INSTRUCTIONS FOR THE TASK
Return the passage of the Saint Omer review below from "Rama (the superb" up to and including "redefinition and absolution.", copied verbatim.

By Carole Di Tosti . . .
French documentarian Alice Diop applies her well-honed skills to reconfigure the true story of an infanticide by spinning it into her debut fictional narrative Saint Omer. Currently showing at the NYFF60, her gripping courtroom drama pulsates with irony, thematic complexity and soulful humanity.
When Fabienne Kabou subjected her 15-month-old baby girl to the rising tides on a beach in Berck-sur-Mer in 2013, drowning her, the public reaction, understandably, was one of shock and loathing. While pregnant, Diop read about Kabou’s decision to kill her baby. Struck by an indefinable connection she felt with Kabou, Diop poured her feelings into the character of Rama, a journalist, whose perspective she uses to evoke her rich examination of female personhood, as it abuts cultural definitions of motherhood and womanhood, all pervasive ideas in Saint Omer.
Rama (the superb Kayjie Kagame), becomes Diop’s alter-ego, through which we attempt to understand the crime and killer. Diop renames the tragic Kabou as the character Laurence Coly (the mesmerizing Guslagie Malagie).
The film begins as Rama, a successful novelist, gives a lecture in a university classroom on Marguerite Duras, the screenwriter of Hiroshima, Mon Amour. In what becomes a key theme in Saint Omer, Rama discusses that in the film, Duras converted the shame directed at the shaven-headed, female French collaborators in World War II. In the film they move from traitors to heroines. Rama refers to this conversion as bringing these women into a state of grace by viewing their actions in a different way—a bold, defiant act in its redefinition and absolution.
Diop switches the scene to Rama’s discussion of her intended research with her colleague. She has chosen to look into Laurence Coly’s infanticide, an act which may have some parallels with the character Medea, the most renowned of women child killers in all of literature. Rama’s approach is to sit in on Coly’s trial at the Saint-Omer Criminal Court: to watch the defense and prosecution, draw her own comparisons and conclusions, relate them to the characterization of Medea, then shape her work.
In scenes with Rama, her partner Adrien (Thomas De Pourquery), and her family, we note that Rama’s relationship with her mother is disaffected. Diop establishes this fact when it becomes apparent that she and Adrien hide the joyous news that she is pregnant from her mother and the rest of the family. This strain in her relationship with her mother haunts Rama in her dreams during the trial. Clearly, she notes the similarity between her relationship with her own mother and Coly’s relationship with her child, whom she supposedly loves, but kills.

PROVIDED INFORMATION
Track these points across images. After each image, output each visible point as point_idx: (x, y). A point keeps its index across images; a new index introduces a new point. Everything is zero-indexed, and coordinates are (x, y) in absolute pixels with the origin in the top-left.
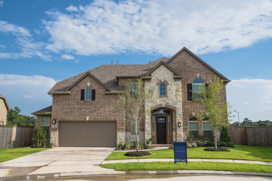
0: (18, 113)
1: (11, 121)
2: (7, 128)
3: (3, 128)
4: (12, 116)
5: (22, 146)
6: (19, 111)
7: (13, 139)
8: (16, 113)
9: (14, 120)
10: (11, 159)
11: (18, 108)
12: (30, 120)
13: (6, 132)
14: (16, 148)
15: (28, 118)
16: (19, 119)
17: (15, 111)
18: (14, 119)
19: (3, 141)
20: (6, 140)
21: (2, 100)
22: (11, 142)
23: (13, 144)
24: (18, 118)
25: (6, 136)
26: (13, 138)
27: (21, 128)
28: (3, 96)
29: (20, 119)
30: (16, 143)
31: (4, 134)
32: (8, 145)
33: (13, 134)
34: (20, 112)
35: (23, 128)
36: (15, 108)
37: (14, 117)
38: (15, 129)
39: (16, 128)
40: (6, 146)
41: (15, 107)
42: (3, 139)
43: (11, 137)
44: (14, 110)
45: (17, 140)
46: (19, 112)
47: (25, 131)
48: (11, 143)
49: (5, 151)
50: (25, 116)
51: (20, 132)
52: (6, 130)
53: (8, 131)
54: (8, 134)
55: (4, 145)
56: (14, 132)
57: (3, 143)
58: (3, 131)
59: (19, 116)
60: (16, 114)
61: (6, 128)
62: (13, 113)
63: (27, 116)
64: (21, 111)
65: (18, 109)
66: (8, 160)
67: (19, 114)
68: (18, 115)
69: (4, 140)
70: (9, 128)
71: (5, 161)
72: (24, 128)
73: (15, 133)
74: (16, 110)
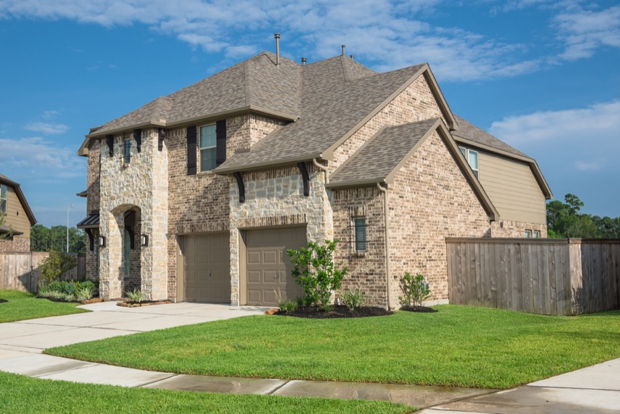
0: (576, 210)
1: (561, 232)
2: (552, 248)
3: (539, 247)
4: (561, 218)
5: (608, 306)
6: (577, 203)
7: (576, 281)
8: (572, 211)
9: (569, 230)
10: (583, 366)
11: (575, 197)
12: (611, 227)
13: (551, 261)
14: (589, 313)
15: (605, 221)
16: (580, 226)
17: (567, 207)
18: (568, 226)
19: (543, 289)
20: (551, 285)
21: (527, 169)
22: (570, 292)
23: (577, 300)
24: (578, 224)
25: (551, 274)
26: (576, 279)
27: (596, 246)
28: (527, 157)
29: (584, 227)
30: (587, 297)
31: (542, 267)
32: (561, 304)
33: (572, 266)
34: (581, 207)
35: (604, 246)
36: (566, 196)
37: (567, 222)
38: (575, 250)
39: (580, 246)
40: (554, 307)
41: (567, 194)
42: (544, 283)
43: (566, 275)
44: (564, 202)
45: (587, 289)
46: (578, 208)
47: (611, 256)
48: (570, 296)
49: (554, 326)
50: (595, 217)
51: (594, 261)
52: (547, 255)
53: (553, 256)
54: (557, 265)
55: (549, 302)
56: (575, 259)
57: (544, 295)
58: (539, 256)
59: (580, 217)
60: (570, 214)
61: (546, 248)
62: (563, 212)
63: (602, 217)
64: (582, 204)
65: (574, 200)
66: (572, 370)
67: (578, 212)
68: (577, 215)
69: (548, 288)
70: (557, 248)
71: (561, 373)
72: (606, 246)
73: (580, 264)
74: (568, 204)
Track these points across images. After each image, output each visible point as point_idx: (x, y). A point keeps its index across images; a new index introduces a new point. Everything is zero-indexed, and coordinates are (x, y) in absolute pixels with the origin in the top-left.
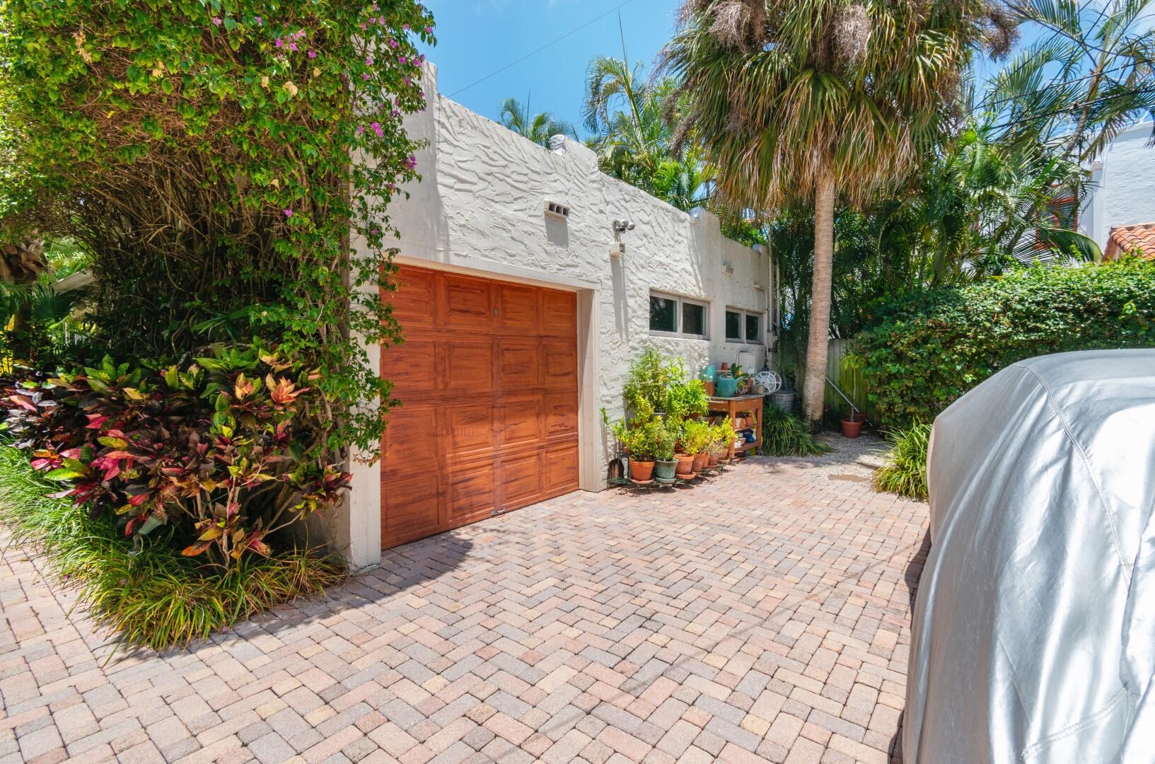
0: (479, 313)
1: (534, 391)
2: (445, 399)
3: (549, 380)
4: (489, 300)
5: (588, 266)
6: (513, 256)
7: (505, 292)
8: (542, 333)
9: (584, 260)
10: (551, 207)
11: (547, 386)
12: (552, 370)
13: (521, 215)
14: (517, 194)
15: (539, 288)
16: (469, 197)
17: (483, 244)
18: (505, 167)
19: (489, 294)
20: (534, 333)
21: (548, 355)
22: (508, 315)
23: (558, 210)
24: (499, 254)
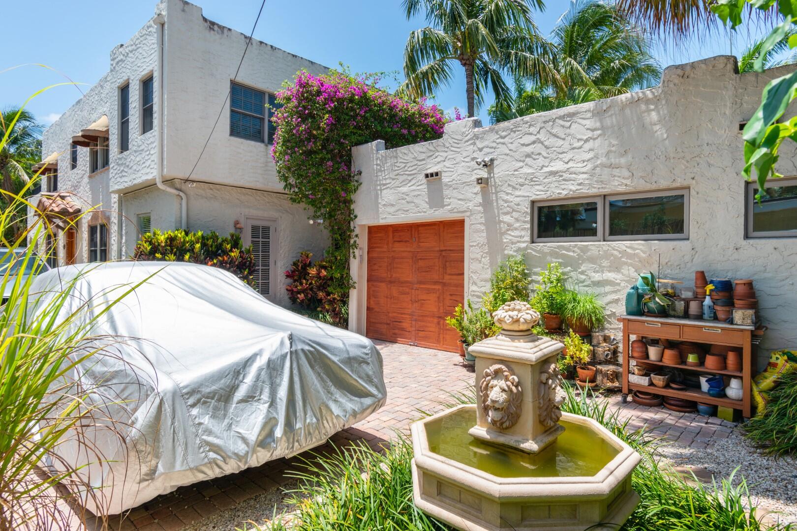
0: (406, 241)
1: (436, 283)
2: (391, 282)
3: (447, 277)
4: (412, 234)
5: (459, 202)
6: (408, 211)
7: (420, 228)
8: (442, 248)
9: (455, 198)
10: (427, 176)
11: (444, 281)
12: (449, 271)
13: (413, 188)
14: (410, 178)
15: (441, 222)
16: (388, 190)
17: (392, 210)
18: (405, 166)
19: (412, 231)
20: (438, 249)
21: (446, 262)
22: (422, 240)
23: (432, 175)
24: (400, 212)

TASK ANSWER
Rama (the superb Kayjie Kagame), becomes Diop’s alter-ego, through which we attempt to understand the crime and killer. Diop renames the tragic Kabou as the character Laurence Coly (the mesmerizing Guslagie Malagie).
The film begins as Rama, a successful novelist, gives a lecture in a university classroom on Marguerite Duras, the screenwriter of Hiroshima, Mon Amour. In what becomes a key theme in Saint Omer, Rama discusses that in the film, Duras converted the shame directed at the shaven-headed, female French collaborators in World War II. In the film they move from traitors to heroines. Rama refers to this conversion as bringing these women into a state of grace by viewing their actions in a different way—a bold, defiant act in its redefinition and absolution.